■ **RAW DATA**

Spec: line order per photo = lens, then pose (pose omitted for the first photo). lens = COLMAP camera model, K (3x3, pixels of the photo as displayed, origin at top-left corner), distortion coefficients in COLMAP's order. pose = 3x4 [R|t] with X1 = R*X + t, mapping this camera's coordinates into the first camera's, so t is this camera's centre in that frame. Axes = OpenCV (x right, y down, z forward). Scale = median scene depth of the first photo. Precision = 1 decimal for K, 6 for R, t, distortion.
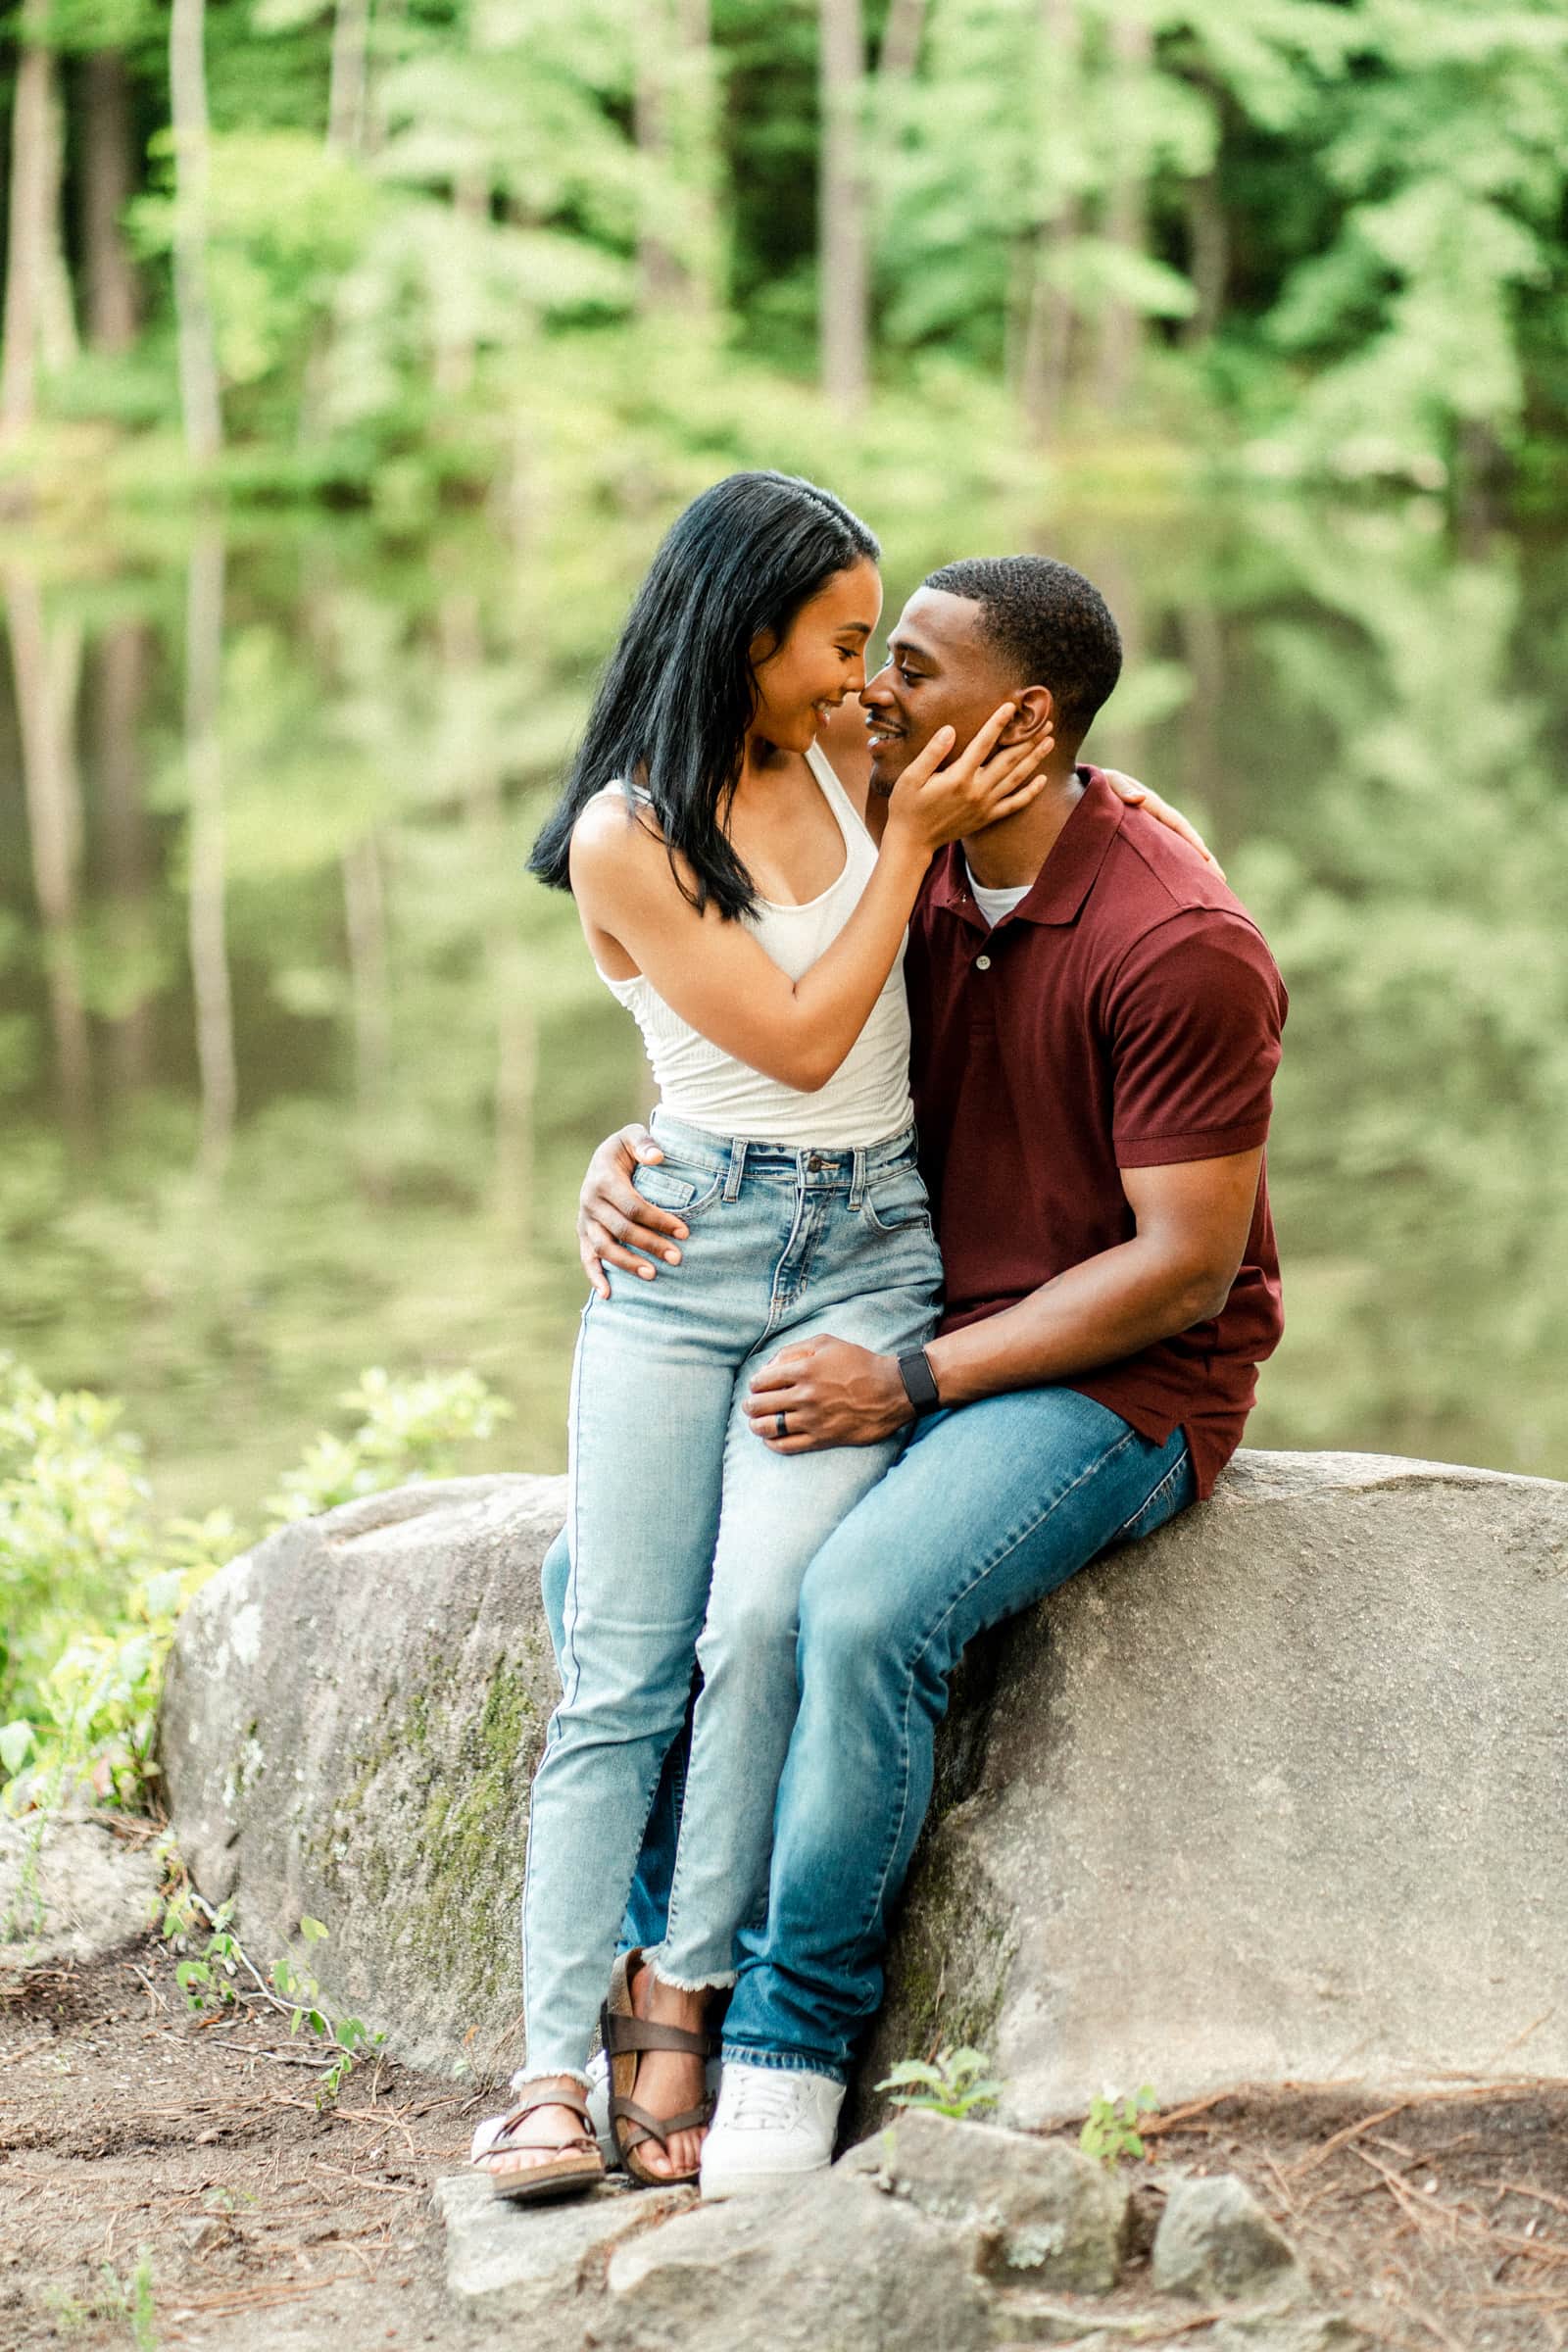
lens RADIAL K [[5469.8, 0, 784.0], [0, 5469.8, 1176.0], [0, 0, 1]] dist [0.239220, -4.335322]
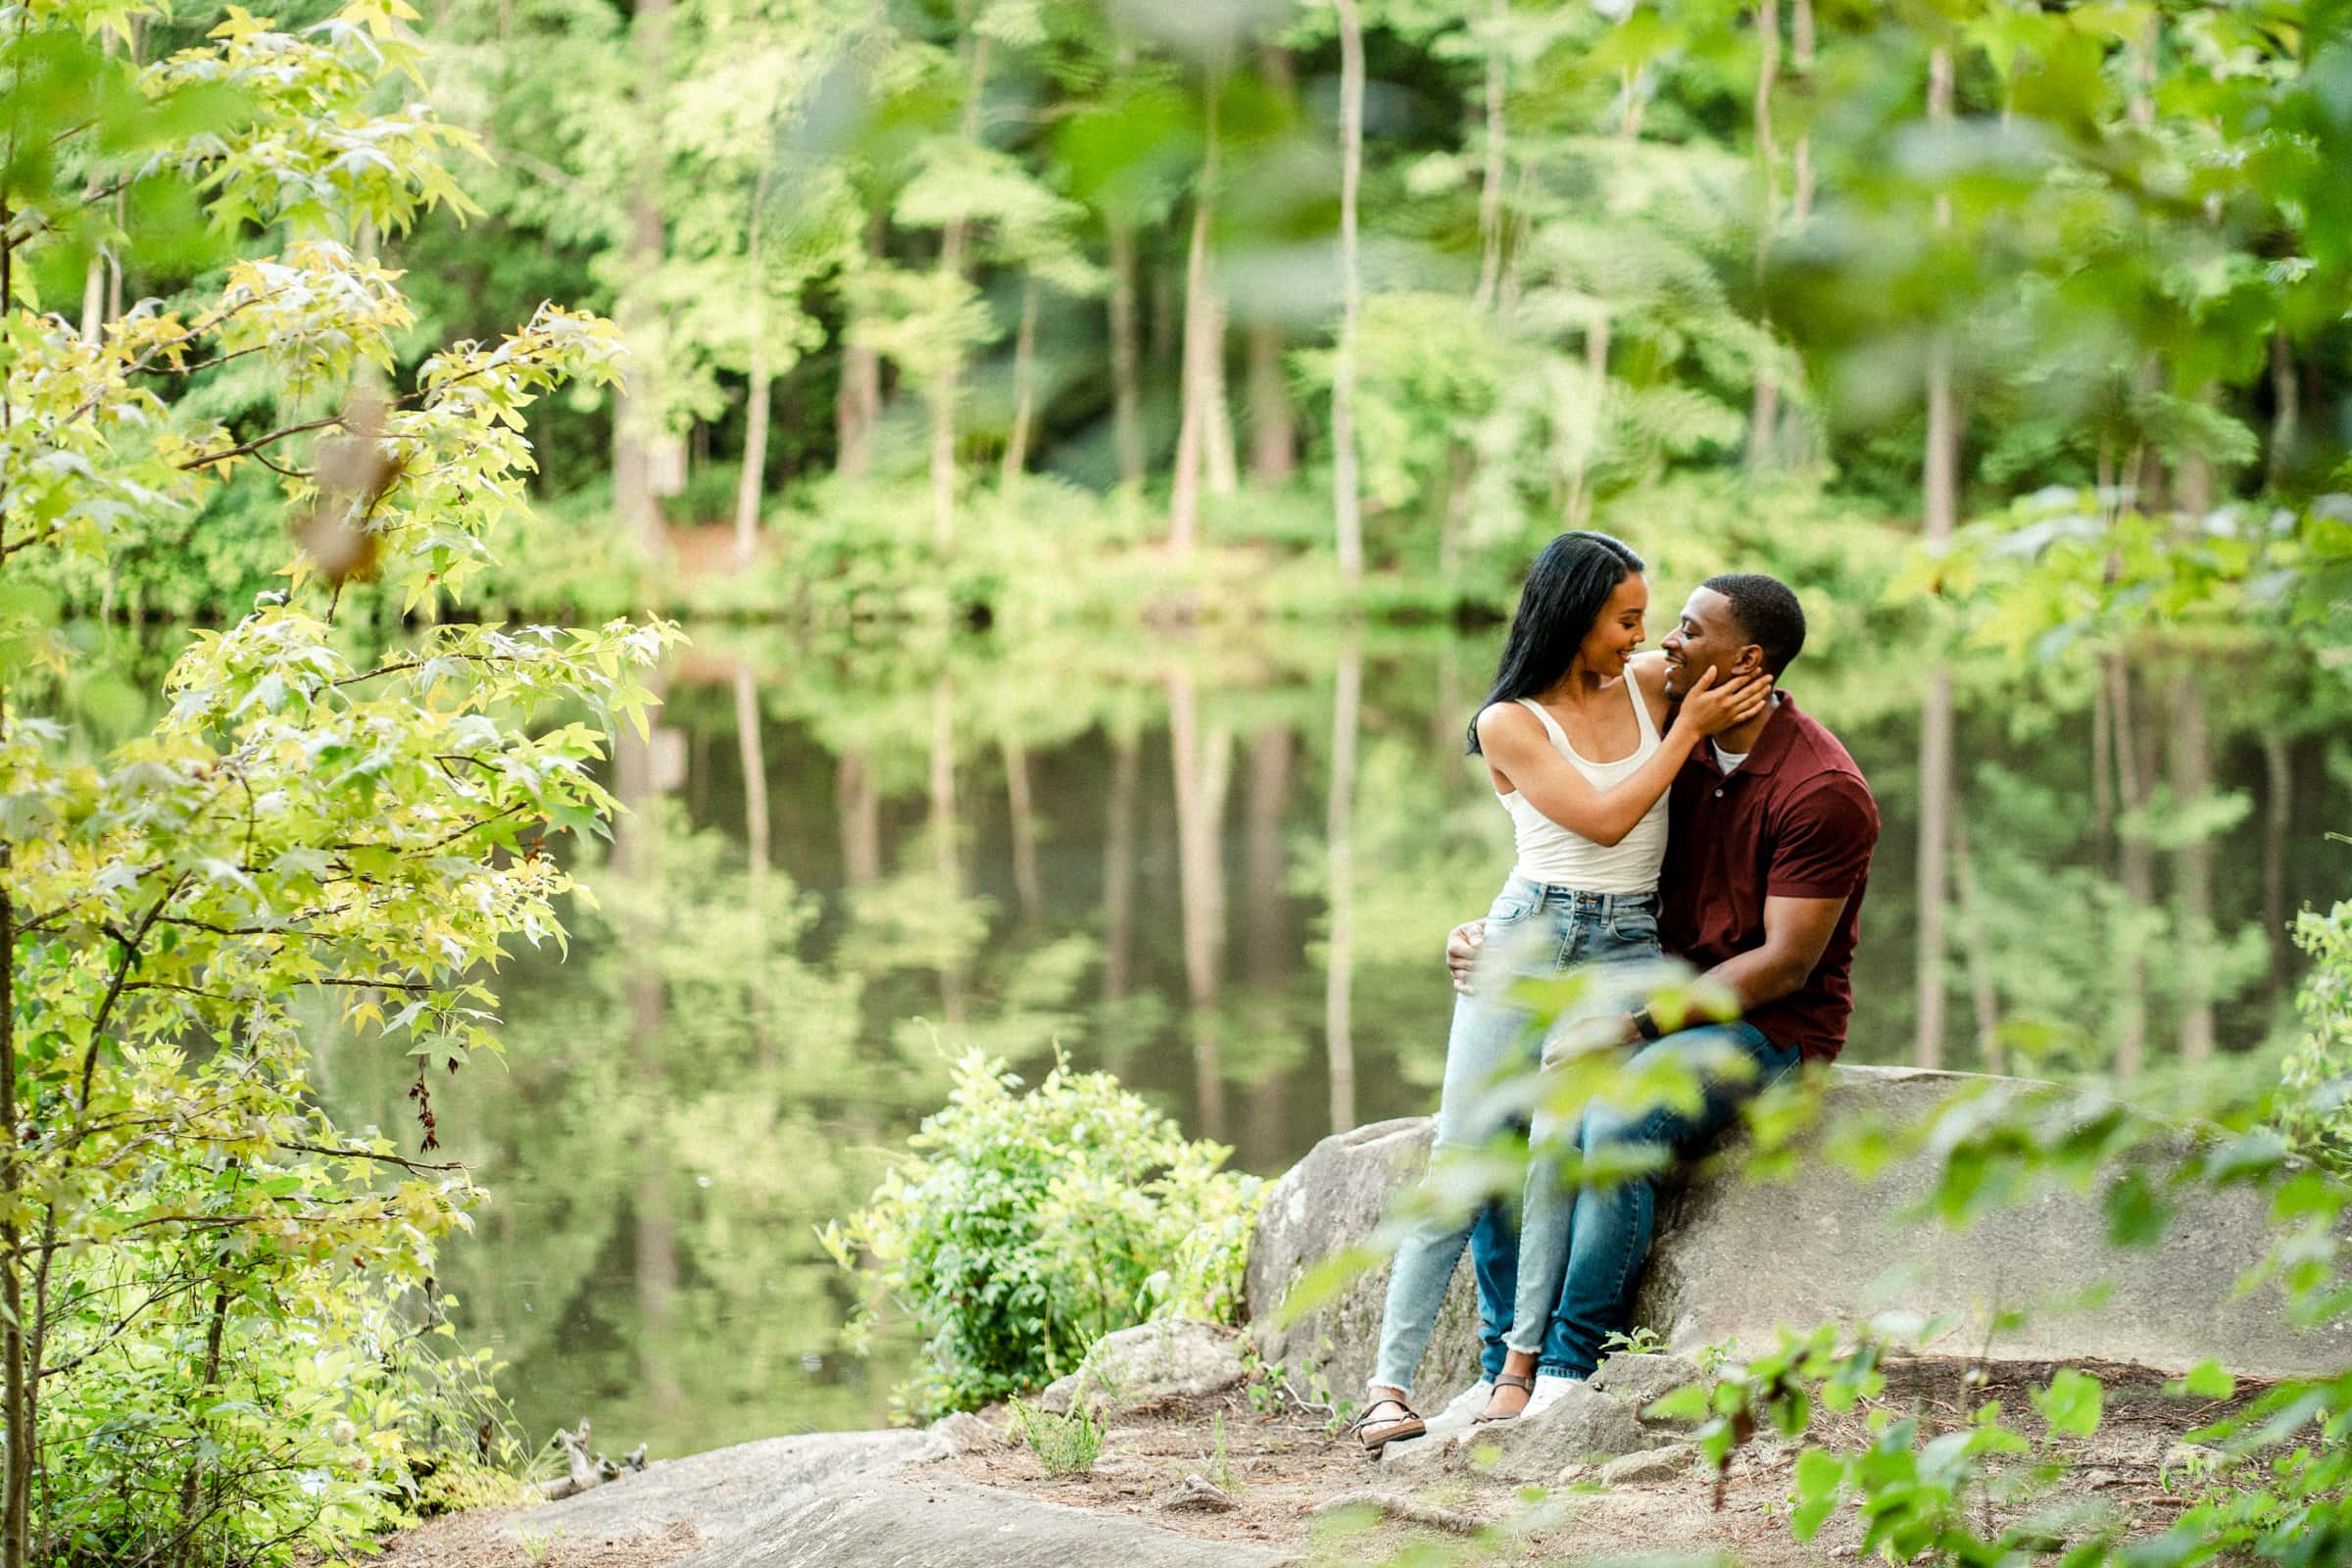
lens RADIAL K [[5469.8, 0, 1176.0], [0, 5469.8, 784.0], [0, 0, 1]] dist [0.239220, -4.335322]
pose [[0.990264, 0.023378, -0.137227, 0.091076], [-0.036410, 0.994977, -0.093244, 0.108112], [0.134358, 0.097332, 0.986141, -0.665520]]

■ **WORK REQUEST**
Copy every line of the data above verbatim, leaving out the pictures.

■ **EXERCISE ANSWER**
Spec: line order per photo = lens, then pose (pose omitted for the first photo). lens = COLMAP camera model, K (3x3, pixels of the photo as displayed, origin at top-left corner), distortion coefficients in COLMAP's order. pose = 3x4 [R|t] with X1 = R*X + t, mapping this camera's coordinates into the first camera's, so t is this camera's centre in that frame. Axes = OpenCV (x right, y down, z forward). Scale = median scene depth of the first photo. Precision = 1 decimal for K, 6 for R, t, distortion.
lens RADIAL K [[5469.8, 0, 784.0], [0, 5469.8, 1176.0], [0, 0, 1]] dist [0.239220, -4.335322]
lens RADIAL K [[5469.8, 0, 1176.0], [0, 5469.8, 784.0], [0, 0, 1]] dist [0.239220, -4.335322]
pose [[0.990264, 0.023378, -0.137227, 0.091076], [-0.036410, 0.994977, -0.093244, 0.108112], [0.134358, 0.097332, 0.986141, -0.665520]]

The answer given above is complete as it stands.